II – municiar a atuação do Poder Judiciário na formulação de políticas, projetos e diretrizes destinados à tutela do meio ambiente natural da Amazônia Legal;

III – executar iniciativas e projetos relacionados à temática de meio ambiente natural da Amazônia Legal;

IV – elaborar estudos e pareceres sobre demandas que envolvam questões estratégicas de proteção ao meio ambiente natural da Amazônia Legal;

V – propor a celebração de acordos de cooperação afetos ao seu escopo de atribuições;

VI – organizar publicações referentes à atuação do Poder Judiciário na defesa do meio ambiente, promover seminários, audiências públicas ou outros eventos concernentes a essa área temática; e

VII – propor ao Plenário do CNJ medidas que considere pertinentes e adequadas ao aprimoramento da tutela do meio ambiente no âmbito do Poder Judiciário.

Art. 4º O Presidente do CNJ presidirá as reuniões do Observatório, cabendo-lhe, entre outras atribuições:

I – convocar e presidir as reuniões, organizando a pauta dos trabalhos;

II – definir, sem prejuízo de sugestões encaminhadas pelos demais membros do grupo, as prioridades, as metas e os objetivos do Observatório; e

III – designar servidores do para apoiar as reuniões do Observatório.

Art. 5º Compete ao Secretário Especial de Programas, Pesquisas e Gestão Estratégica atuar como Secretário do Observatório do Meio Ambiente do Poder Judiciário, incumbindo-lhe, entre outras atribuições:

I – substituir o Presidente no Observatório, inclusive na presidência dos trabalhos das reuniões, em caso de ausência ou afastamento;

II – convocar as reuniões, organizando a pauta dos trabalhos;

III – solicitar a outras áreas do CNJ apoio técnico ou operacional para a consecução das atividades do Observatório;

IV – definir, sem prejuízo de sugestões encaminhadas por outros membros do Observatório, os cronogramas e os planos de trabalho;

V – representar o Observatório perante quaisquer órgãos ou autoridades, quando assim determinado pelo Presidente; e

VI – coordenar a realização de eventos e a elaboração de relatórios e demais publicações sob responsabilidade do Observatório.

Parágrafo único.

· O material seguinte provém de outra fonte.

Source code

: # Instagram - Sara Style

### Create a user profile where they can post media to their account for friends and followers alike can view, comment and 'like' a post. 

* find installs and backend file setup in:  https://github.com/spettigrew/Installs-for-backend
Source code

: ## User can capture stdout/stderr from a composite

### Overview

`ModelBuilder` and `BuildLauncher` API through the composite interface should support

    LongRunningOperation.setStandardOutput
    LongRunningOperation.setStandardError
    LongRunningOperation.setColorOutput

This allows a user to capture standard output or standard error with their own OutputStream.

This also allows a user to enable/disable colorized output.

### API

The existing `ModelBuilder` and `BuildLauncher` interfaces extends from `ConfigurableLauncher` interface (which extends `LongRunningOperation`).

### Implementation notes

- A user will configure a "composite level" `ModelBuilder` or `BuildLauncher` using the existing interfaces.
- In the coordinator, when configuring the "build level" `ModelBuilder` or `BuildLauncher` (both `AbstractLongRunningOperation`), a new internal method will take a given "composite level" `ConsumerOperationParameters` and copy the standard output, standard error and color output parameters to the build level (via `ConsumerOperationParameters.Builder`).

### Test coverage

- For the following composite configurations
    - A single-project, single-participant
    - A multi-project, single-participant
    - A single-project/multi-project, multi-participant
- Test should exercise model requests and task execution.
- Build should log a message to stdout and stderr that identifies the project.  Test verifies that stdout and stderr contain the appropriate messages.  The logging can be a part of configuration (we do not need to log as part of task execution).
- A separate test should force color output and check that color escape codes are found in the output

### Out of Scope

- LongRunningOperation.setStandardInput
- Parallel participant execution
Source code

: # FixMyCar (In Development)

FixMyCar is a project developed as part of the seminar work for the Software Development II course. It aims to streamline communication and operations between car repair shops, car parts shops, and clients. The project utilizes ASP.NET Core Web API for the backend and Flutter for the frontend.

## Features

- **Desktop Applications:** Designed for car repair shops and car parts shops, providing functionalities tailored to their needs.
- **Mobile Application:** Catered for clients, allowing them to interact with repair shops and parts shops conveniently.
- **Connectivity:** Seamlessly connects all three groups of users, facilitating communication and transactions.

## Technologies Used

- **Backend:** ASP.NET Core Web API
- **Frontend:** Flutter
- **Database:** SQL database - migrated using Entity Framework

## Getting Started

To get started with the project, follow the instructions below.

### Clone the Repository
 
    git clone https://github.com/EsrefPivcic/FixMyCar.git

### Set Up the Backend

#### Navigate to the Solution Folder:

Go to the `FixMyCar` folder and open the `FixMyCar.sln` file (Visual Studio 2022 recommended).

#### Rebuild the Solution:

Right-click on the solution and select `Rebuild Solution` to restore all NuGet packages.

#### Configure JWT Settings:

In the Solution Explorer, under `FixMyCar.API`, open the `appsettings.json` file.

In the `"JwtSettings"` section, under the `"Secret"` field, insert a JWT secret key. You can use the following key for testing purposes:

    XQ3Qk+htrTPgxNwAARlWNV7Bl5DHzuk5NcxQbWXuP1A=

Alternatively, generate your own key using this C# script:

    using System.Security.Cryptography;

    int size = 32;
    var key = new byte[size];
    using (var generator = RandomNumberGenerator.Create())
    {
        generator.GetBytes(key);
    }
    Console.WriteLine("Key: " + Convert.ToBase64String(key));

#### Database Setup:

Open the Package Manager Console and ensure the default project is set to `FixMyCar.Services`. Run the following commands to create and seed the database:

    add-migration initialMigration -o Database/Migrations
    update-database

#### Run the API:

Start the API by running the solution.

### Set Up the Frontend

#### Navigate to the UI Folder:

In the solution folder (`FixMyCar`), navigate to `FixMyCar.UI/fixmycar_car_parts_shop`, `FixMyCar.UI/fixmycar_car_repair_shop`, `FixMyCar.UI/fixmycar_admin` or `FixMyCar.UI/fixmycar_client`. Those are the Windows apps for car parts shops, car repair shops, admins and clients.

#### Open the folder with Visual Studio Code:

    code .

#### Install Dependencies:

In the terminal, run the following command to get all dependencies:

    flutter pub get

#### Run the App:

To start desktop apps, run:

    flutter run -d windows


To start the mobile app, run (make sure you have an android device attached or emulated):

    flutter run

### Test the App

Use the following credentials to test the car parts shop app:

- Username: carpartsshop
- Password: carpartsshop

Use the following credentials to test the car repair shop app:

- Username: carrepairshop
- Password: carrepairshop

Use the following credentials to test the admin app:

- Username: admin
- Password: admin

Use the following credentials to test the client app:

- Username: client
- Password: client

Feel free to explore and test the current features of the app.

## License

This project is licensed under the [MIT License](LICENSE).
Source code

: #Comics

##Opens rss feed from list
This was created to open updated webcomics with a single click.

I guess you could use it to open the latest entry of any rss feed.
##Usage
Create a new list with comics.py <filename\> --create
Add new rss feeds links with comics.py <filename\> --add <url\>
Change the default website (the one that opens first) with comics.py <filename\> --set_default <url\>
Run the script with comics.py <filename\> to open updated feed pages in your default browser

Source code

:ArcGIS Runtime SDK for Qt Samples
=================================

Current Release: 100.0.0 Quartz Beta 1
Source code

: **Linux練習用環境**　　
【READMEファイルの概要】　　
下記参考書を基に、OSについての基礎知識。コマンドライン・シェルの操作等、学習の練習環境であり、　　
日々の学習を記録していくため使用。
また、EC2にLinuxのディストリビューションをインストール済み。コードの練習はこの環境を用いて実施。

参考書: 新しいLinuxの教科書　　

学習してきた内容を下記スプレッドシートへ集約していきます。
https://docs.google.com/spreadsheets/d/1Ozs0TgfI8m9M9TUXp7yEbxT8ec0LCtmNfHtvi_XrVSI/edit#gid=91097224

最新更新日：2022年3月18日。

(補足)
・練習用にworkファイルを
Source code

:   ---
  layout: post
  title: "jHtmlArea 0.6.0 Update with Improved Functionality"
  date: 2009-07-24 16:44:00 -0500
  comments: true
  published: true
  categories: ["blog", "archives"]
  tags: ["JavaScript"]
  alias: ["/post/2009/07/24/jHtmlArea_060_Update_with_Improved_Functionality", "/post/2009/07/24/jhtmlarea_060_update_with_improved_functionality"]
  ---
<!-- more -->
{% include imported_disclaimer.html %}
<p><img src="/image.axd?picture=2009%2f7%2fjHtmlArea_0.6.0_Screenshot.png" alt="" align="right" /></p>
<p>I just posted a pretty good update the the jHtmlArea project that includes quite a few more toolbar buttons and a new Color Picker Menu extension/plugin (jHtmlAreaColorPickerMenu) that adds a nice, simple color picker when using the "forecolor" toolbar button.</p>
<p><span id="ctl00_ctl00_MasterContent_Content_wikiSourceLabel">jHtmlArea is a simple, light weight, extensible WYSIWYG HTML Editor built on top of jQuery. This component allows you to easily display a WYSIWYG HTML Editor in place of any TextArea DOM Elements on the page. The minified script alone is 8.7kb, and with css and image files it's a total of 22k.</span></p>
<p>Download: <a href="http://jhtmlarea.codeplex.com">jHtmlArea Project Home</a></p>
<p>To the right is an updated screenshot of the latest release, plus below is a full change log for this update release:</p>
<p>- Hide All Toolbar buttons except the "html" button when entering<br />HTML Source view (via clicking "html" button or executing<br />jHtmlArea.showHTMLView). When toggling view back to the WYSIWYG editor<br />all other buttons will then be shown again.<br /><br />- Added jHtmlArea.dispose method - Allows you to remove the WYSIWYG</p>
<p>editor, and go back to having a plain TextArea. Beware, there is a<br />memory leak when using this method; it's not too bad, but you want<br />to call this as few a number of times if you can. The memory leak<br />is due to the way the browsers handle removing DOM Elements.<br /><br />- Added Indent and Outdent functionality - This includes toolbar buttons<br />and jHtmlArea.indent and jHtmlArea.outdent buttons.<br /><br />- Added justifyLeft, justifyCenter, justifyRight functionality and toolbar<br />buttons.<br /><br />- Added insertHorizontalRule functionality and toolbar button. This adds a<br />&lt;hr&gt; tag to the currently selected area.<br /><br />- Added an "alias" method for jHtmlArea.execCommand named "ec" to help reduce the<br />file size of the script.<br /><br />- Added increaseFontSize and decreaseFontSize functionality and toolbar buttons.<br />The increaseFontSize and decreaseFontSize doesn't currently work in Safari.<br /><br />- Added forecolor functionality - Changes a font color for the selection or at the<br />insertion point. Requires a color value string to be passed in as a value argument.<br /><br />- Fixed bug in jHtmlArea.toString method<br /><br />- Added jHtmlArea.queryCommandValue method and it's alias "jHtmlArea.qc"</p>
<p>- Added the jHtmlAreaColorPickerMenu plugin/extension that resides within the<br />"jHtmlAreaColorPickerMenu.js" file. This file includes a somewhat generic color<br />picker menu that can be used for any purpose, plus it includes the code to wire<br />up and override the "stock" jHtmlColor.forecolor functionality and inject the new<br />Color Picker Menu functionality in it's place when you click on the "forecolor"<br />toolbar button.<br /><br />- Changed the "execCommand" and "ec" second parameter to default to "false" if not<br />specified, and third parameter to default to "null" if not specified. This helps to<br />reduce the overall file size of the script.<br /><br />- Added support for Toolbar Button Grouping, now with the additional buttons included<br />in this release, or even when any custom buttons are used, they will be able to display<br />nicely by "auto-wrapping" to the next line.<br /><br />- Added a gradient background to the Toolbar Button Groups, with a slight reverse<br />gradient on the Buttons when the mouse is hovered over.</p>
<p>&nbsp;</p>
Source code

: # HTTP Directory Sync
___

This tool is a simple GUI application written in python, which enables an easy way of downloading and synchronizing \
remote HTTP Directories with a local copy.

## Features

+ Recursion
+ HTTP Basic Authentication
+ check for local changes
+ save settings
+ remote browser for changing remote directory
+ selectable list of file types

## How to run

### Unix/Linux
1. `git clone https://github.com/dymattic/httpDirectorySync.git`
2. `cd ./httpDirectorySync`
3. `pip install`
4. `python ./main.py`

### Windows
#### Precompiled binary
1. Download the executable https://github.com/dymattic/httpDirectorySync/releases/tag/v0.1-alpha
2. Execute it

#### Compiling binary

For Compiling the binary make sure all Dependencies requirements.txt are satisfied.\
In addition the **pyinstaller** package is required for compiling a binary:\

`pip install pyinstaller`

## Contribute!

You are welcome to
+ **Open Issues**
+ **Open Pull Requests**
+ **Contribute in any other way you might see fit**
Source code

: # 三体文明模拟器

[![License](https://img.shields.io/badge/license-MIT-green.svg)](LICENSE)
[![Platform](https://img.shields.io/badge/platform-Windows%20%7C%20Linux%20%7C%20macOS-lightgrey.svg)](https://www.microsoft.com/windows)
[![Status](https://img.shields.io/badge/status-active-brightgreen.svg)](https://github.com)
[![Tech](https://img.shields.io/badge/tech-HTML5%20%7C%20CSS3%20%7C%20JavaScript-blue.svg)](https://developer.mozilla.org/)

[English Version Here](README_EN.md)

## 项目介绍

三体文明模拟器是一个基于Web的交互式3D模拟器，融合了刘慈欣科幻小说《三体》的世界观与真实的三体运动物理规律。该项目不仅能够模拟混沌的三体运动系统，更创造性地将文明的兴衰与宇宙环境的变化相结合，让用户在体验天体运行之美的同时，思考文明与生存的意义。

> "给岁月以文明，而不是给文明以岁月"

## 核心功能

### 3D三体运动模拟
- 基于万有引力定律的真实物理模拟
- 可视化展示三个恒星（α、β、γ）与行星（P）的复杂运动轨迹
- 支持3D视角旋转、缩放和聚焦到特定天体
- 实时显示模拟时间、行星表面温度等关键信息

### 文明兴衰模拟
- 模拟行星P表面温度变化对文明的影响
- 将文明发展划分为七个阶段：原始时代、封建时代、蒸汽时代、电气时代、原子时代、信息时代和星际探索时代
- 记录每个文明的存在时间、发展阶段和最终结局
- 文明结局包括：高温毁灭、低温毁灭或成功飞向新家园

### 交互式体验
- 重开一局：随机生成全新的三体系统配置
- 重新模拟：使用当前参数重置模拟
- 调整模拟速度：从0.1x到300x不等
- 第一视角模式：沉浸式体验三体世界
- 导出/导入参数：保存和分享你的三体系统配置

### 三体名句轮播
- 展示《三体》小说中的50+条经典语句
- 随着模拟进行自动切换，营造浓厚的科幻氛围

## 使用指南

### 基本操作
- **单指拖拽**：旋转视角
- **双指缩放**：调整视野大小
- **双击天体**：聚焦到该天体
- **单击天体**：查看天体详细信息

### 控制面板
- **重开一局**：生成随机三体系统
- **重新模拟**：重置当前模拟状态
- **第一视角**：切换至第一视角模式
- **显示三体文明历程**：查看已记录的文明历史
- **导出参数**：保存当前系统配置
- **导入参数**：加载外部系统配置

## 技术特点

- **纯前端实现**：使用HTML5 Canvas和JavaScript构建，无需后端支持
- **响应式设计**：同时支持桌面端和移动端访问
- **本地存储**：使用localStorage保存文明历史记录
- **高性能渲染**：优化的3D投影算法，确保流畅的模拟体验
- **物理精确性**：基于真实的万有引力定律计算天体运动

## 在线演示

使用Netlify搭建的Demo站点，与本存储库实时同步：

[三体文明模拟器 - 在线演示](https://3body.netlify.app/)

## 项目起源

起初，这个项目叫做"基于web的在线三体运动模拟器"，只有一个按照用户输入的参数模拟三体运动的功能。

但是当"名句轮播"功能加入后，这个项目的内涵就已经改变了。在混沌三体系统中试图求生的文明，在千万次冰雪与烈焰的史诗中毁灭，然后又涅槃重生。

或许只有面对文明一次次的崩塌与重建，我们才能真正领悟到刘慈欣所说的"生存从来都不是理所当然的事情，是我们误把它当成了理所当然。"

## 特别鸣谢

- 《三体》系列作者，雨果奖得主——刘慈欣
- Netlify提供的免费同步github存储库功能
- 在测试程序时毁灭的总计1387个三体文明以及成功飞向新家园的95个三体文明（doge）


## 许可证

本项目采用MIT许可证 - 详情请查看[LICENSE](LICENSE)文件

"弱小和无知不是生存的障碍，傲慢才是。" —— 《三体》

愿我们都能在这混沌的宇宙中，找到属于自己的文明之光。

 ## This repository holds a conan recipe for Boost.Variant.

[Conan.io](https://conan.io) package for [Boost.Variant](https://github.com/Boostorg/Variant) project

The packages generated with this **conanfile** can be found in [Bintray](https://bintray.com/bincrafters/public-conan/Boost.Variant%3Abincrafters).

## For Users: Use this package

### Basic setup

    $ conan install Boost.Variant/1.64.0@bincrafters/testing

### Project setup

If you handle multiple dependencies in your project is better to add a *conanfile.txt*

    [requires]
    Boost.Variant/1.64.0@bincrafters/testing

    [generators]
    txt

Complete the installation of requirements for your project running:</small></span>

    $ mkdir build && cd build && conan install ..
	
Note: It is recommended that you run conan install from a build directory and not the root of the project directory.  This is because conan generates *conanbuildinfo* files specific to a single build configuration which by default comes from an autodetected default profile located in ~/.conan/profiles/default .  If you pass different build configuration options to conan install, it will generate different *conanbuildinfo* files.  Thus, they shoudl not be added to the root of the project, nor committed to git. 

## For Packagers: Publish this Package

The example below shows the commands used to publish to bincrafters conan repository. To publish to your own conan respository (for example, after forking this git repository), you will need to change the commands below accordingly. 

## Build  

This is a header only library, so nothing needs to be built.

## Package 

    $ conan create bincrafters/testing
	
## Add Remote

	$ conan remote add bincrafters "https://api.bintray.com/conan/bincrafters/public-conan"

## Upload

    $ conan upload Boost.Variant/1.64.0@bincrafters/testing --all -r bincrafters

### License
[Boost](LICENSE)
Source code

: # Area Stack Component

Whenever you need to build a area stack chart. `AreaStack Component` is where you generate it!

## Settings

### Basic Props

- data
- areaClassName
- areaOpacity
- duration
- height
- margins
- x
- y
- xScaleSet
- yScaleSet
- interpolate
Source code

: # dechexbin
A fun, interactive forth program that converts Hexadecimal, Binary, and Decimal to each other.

Na ausência do Secretário Especial de Programas, Pesquisas e Gestão Estratégica, o Secretário-Geral exercerá as atribuições descritas neste artigo.

Art. 6º As atividades do Observatório do Meio Ambiente do Poder Judiciário serão documentadas em relatório circunstanciado, a ser publicado anualmente.

Parágrafo único. A juízo do Presidente, poderão ser apresentados relatórios parciais dos trabalhos realizados, antes da consolidação do relatório anual.

Art. 7º Esta Portaria entra em vigor na data de sua publicação.